Semua bermula saat ia masih menjadi pemimpin redaksi sebuah media. Seorang wartawan muda menemuinya di ruang kerja. “Mengapa Bapak tidak menulis tentang politik saja? Mengapa menulis kuliner?” demikian saran wartawan muda itu penuh harap. Bondan memaklumi, mungkin wartawan mudanya itu ingin ia seperti pemimpin redaksi di banyak media yang piawai menulis kolom politik. Sesuatu yang dianggap penting dan intelek. Sebaliknya, menulis kuliner terkesan remeh, cetek, dan tidak penting.

“Bisakah saudara menggantikan saya menulis kuliner?” Bondan balik bertanya. Akhirnya, si wartawan muda itu tak bisa. “Menulis kuliner adalah investigasi yang tidak gampang.” Lebih kurang selama 15 tahun Bondan menyelami dunia kuliner. Ia menerbitkan buku 100 Masakan Tradisional Indonesia di tahun 2014. Setelah Myra Sidharta dan Onghokham, saat ini Bondan Winarno menjadi orang yang paling serius menulis tentang kuliner beserta sejarah kuliner Indonesia.

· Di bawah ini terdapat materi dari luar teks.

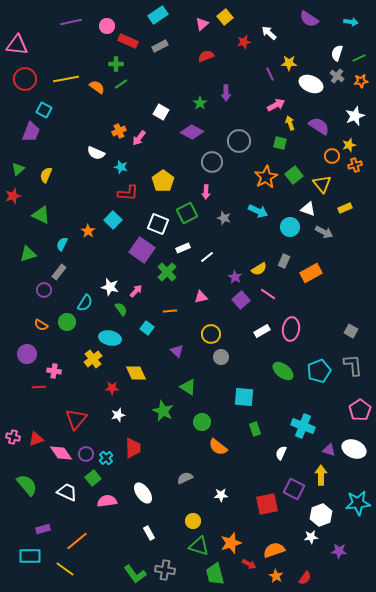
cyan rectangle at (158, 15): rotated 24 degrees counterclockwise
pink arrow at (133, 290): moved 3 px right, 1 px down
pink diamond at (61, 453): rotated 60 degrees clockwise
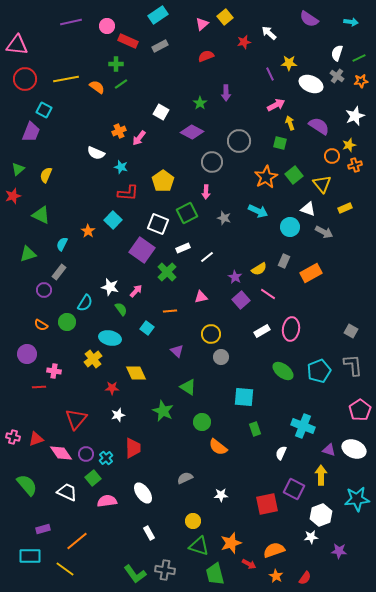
cyan star at (358, 503): moved 1 px left, 4 px up
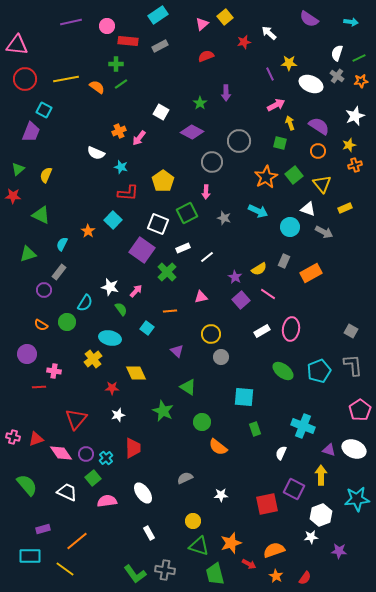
red rectangle at (128, 41): rotated 18 degrees counterclockwise
orange circle at (332, 156): moved 14 px left, 5 px up
red star at (13, 196): rotated 21 degrees clockwise
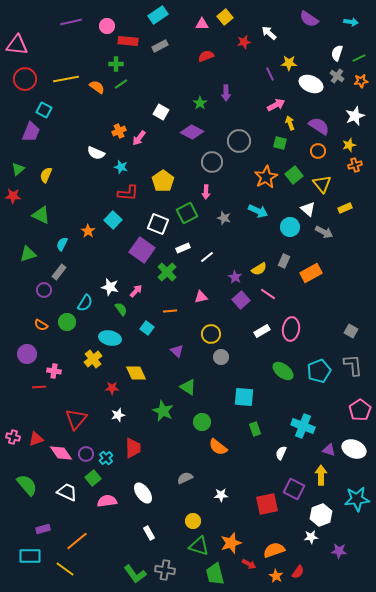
pink triangle at (202, 24): rotated 40 degrees clockwise
white triangle at (308, 209): rotated 21 degrees clockwise
red semicircle at (305, 578): moved 7 px left, 6 px up
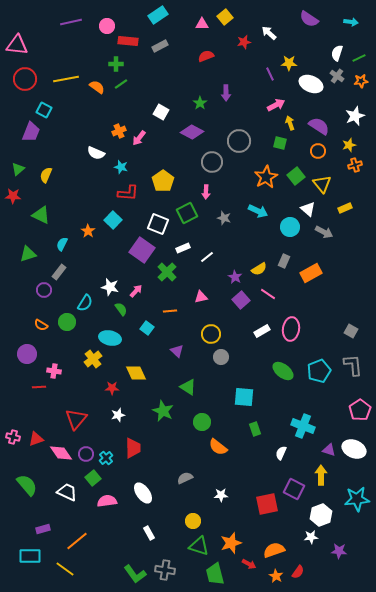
green square at (294, 175): moved 2 px right, 1 px down
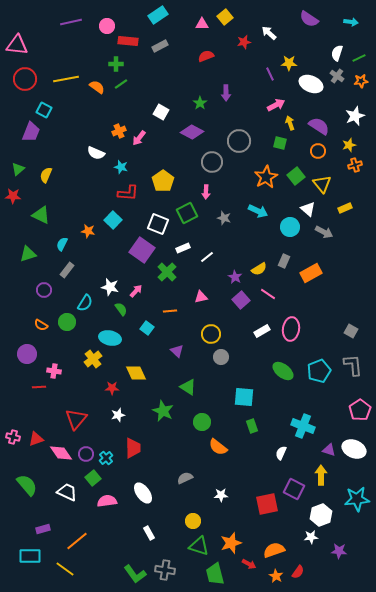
orange star at (88, 231): rotated 24 degrees counterclockwise
gray rectangle at (59, 272): moved 8 px right, 2 px up
green rectangle at (255, 429): moved 3 px left, 3 px up
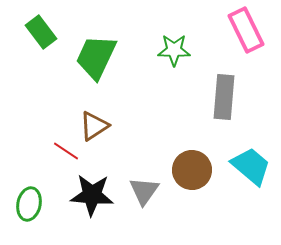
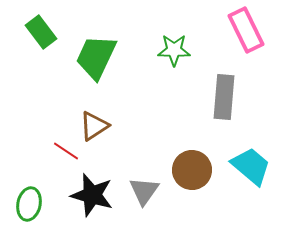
black star: rotated 12 degrees clockwise
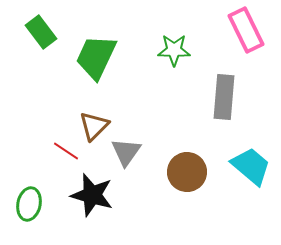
brown triangle: rotated 12 degrees counterclockwise
brown circle: moved 5 px left, 2 px down
gray triangle: moved 18 px left, 39 px up
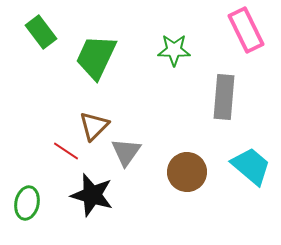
green ellipse: moved 2 px left, 1 px up
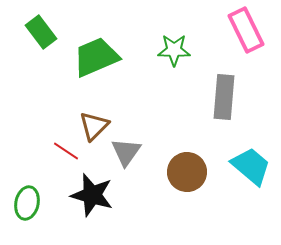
green trapezoid: rotated 42 degrees clockwise
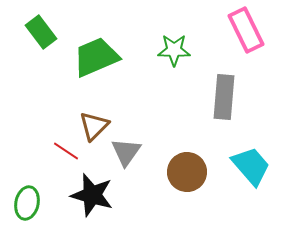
cyan trapezoid: rotated 9 degrees clockwise
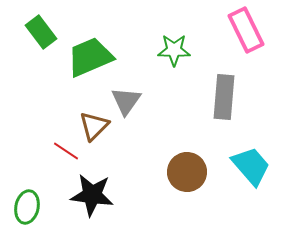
green trapezoid: moved 6 px left
gray triangle: moved 51 px up
black star: rotated 9 degrees counterclockwise
green ellipse: moved 4 px down
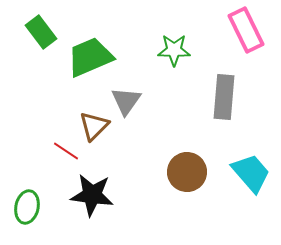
cyan trapezoid: moved 7 px down
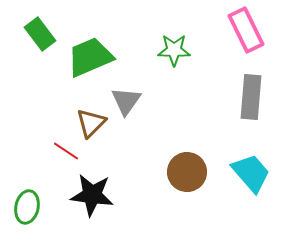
green rectangle: moved 1 px left, 2 px down
gray rectangle: moved 27 px right
brown triangle: moved 3 px left, 3 px up
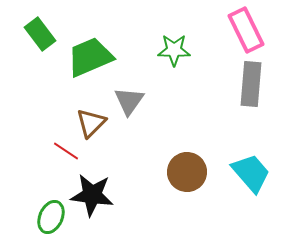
gray rectangle: moved 13 px up
gray triangle: moved 3 px right
green ellipse: moved 24 px right, 10 px down; rotated 12 degrees clockwise
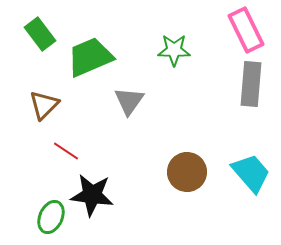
brown triangle: moved 47 px left, 18 px up
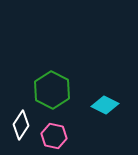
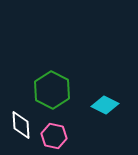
white diamond: rotated 36 degrees counterclockwise
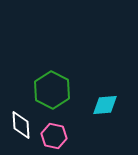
cyan diamond: rotated 32 degrees counterclockwise
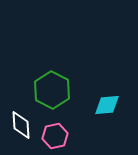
cyan diamond: moved 2 px right
pink hexagon: moved 1 px right; rotated 25 degrees counterclockwise
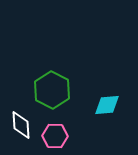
pink hexagon: rotated 15 degrees clockwise
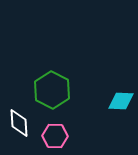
cyan diamond: moved 14 px right, 4 px up; rotated 8 degrees clockwise
white diamond: moved 2 px left, 2 px up
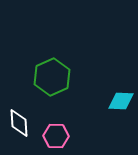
green hexagon: moved 13 px up; rotated 9 degrees clockwise
pink hexagon: moved 1 px right
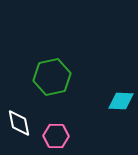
green hexagon: rotated 12 degrees clockwise
white diamond: rotated 8 degrees counterclockwise
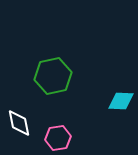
green hexagon: moved 1 px right, 1 px up
pink hexagon: moved 2 px right, 2 px down; rotated 10 degrees counterclockwise
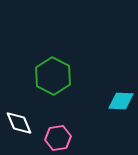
green hexagon: rotated 21 degrees counterclockwise
white diamond: rotated 12 degrees counterclockwise
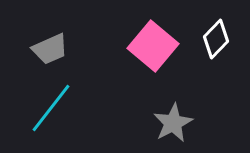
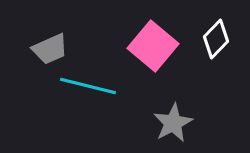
cyan line: moved 37 px right, 22 px up; rotated 66 degrees clockwise
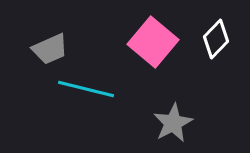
pink square: moved 4 px up
cyan line: moved 2 px left, 3 px down
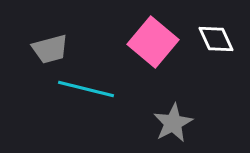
white diamond: rotated 69 degrees counterclockwise
gray trapezoid: rotated 9 degrees clockwise
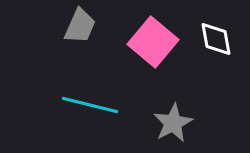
white diamond: rotated 15 degrees clockwise
gray trapezoid: moved 30 px right, 23 px up; rotated 51 degrees counterclockwise
cyan line: moved 4 px right, 16 px down
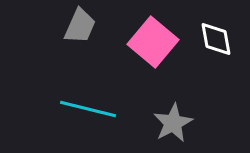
cyan line: moved 2 px left, 4 px down
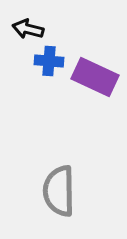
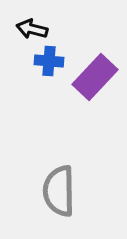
black arrow: moved 4 px right
purple rectangle: rotated 72 degrees counterclockwise
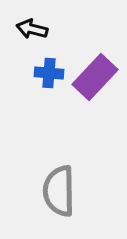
blue cross: moved 12 px down
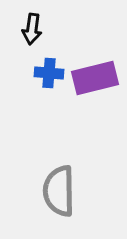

“Sangat tidak mudah, memilih 100 terbaik dari sekian banyak makanan yang pernah dicoba,” katanya. Buku itu telah berandil menciptakan publik penyuka makanan tradisional Indonesia, yang tak hanya dari dalam, tetapi juga luar negeri. Bahkan, buku tersebut menjadi ‘buku wajib’ para pelancong di Indonesia. Selain memberikan referensi makanan tradisional, buku Bondan itu juga memuat jejak-jejak ke-Indonesiaan yang teracik lewat khasanah kulinernya.